#### TASK PROMPT:
Answer with a bare number: the count of lines in the records below that have the word "fill".

::: INPUT DATA :::

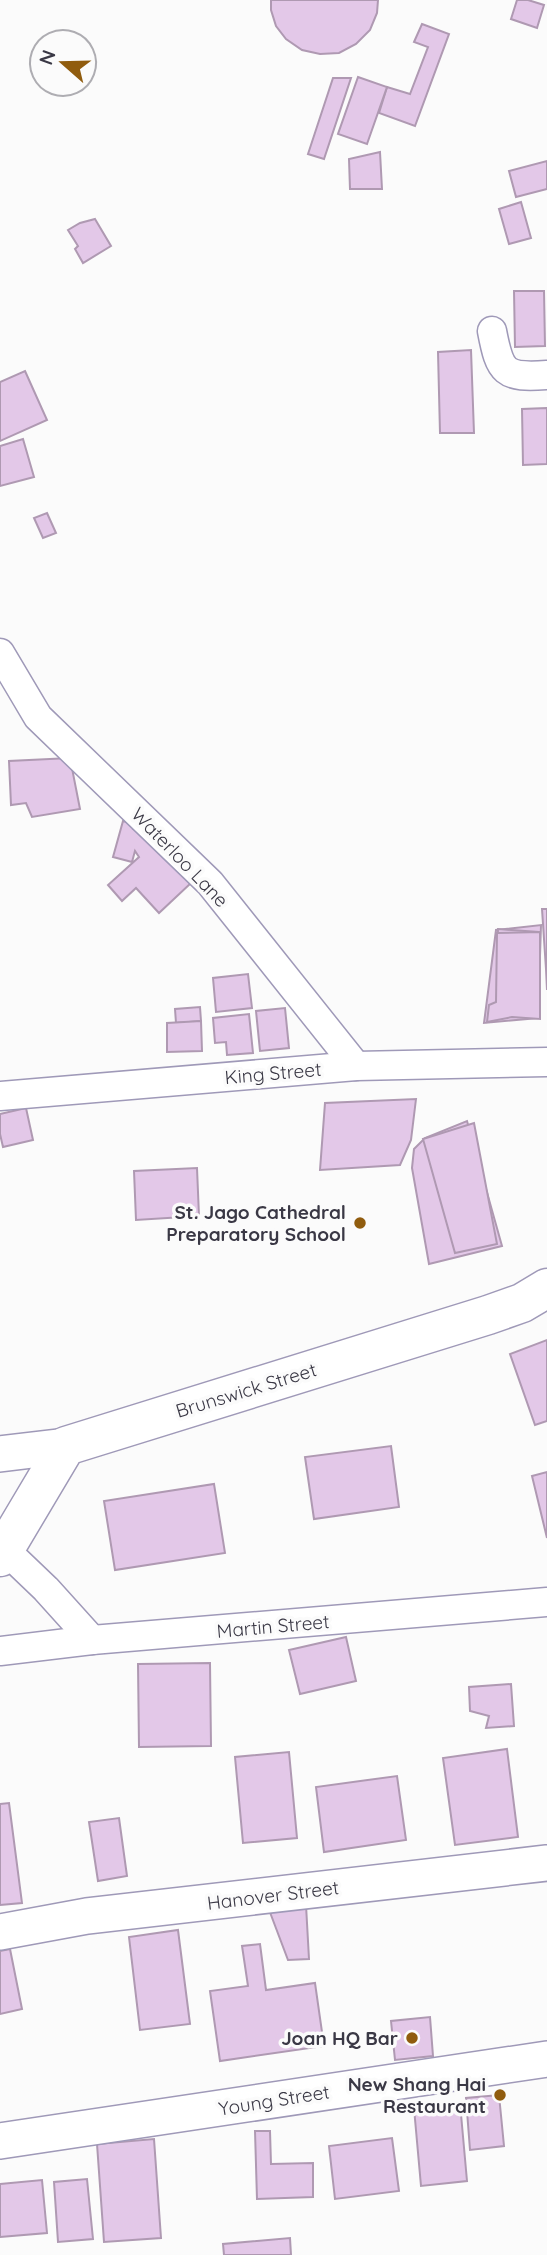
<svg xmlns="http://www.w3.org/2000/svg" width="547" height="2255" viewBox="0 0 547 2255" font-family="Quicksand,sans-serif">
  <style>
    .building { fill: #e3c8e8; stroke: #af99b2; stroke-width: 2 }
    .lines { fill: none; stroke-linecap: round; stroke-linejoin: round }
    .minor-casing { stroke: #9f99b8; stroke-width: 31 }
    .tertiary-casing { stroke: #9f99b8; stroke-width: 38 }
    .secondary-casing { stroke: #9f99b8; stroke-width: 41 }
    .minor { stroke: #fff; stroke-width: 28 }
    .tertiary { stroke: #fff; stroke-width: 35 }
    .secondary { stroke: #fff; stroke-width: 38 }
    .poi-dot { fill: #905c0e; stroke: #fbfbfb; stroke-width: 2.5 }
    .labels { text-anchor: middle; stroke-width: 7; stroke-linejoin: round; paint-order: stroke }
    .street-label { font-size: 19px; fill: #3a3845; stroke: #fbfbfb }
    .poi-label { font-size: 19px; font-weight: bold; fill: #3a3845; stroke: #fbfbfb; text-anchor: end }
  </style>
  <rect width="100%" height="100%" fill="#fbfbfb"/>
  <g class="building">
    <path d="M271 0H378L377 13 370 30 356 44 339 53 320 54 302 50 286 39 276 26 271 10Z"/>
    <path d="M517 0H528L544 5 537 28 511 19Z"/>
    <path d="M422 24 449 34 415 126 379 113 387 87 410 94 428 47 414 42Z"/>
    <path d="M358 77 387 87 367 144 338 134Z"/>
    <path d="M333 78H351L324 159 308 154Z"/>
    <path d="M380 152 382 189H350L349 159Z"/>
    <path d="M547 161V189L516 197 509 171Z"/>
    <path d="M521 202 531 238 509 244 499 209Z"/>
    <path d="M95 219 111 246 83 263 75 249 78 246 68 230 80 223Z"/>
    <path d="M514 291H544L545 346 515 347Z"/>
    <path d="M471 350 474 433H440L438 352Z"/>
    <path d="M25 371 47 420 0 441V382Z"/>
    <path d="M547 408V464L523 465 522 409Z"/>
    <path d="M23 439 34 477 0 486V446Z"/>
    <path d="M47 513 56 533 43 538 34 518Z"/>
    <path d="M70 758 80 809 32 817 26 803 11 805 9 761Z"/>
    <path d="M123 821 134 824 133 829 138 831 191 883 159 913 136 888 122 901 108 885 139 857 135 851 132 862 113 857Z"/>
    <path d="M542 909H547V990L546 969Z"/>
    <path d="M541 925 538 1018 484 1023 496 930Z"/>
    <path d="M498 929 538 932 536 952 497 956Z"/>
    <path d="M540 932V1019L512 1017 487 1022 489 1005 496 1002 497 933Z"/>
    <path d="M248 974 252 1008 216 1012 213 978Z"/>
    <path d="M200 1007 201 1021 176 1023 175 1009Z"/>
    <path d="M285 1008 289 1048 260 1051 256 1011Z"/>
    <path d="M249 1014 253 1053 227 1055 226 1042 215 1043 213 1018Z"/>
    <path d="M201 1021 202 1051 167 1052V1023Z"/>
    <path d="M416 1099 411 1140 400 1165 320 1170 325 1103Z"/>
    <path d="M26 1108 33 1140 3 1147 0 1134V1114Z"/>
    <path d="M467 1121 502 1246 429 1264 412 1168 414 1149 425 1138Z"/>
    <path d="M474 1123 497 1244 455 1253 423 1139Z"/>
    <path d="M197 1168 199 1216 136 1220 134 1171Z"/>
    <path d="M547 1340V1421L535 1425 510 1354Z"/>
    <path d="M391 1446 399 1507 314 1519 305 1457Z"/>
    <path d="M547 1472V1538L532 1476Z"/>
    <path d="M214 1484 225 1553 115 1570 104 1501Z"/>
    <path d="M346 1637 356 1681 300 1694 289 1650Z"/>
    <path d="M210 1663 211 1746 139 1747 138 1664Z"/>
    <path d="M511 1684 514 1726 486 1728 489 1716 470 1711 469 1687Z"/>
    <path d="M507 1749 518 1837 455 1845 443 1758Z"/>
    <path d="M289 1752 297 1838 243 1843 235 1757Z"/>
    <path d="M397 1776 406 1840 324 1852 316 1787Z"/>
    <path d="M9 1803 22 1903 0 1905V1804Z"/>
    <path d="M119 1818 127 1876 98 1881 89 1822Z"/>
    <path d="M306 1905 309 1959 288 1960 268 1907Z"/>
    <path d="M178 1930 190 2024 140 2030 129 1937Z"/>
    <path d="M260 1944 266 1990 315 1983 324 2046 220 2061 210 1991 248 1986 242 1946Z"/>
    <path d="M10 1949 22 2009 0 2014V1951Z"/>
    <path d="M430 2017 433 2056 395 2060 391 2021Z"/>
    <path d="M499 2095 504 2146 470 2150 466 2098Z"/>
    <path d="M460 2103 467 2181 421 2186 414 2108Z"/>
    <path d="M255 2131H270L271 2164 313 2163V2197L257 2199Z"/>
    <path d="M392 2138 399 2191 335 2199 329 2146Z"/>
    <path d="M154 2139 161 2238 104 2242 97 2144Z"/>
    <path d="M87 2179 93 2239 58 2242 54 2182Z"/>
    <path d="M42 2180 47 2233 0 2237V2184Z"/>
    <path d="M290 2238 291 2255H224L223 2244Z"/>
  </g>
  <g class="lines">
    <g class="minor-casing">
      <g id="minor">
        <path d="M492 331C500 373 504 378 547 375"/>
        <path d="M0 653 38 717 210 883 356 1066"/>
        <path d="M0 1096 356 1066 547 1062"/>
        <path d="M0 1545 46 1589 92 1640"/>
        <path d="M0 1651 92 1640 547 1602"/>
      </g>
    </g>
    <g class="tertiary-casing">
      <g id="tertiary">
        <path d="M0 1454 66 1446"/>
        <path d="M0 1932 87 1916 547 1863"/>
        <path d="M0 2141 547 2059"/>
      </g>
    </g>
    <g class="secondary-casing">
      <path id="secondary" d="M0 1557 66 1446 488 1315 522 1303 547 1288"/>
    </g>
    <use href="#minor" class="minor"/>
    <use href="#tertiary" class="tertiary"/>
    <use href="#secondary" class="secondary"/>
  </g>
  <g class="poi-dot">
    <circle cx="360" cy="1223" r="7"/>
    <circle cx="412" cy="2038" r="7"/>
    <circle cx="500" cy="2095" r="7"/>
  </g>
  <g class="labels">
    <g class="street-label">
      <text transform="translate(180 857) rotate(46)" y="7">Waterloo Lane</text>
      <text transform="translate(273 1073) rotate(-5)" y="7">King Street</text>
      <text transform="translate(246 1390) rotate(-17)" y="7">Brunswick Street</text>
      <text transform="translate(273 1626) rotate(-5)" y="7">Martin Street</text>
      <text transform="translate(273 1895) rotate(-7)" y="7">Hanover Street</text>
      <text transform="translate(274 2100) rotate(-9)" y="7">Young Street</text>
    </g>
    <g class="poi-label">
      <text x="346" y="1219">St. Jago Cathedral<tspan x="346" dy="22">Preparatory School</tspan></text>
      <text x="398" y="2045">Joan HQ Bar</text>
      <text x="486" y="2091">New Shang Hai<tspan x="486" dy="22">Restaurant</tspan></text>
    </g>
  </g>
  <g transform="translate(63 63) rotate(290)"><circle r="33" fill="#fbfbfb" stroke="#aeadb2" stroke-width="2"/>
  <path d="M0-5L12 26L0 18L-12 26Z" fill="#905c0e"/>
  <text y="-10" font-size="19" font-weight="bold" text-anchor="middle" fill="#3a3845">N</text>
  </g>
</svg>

:::

#### EXERCISE RESULT:
9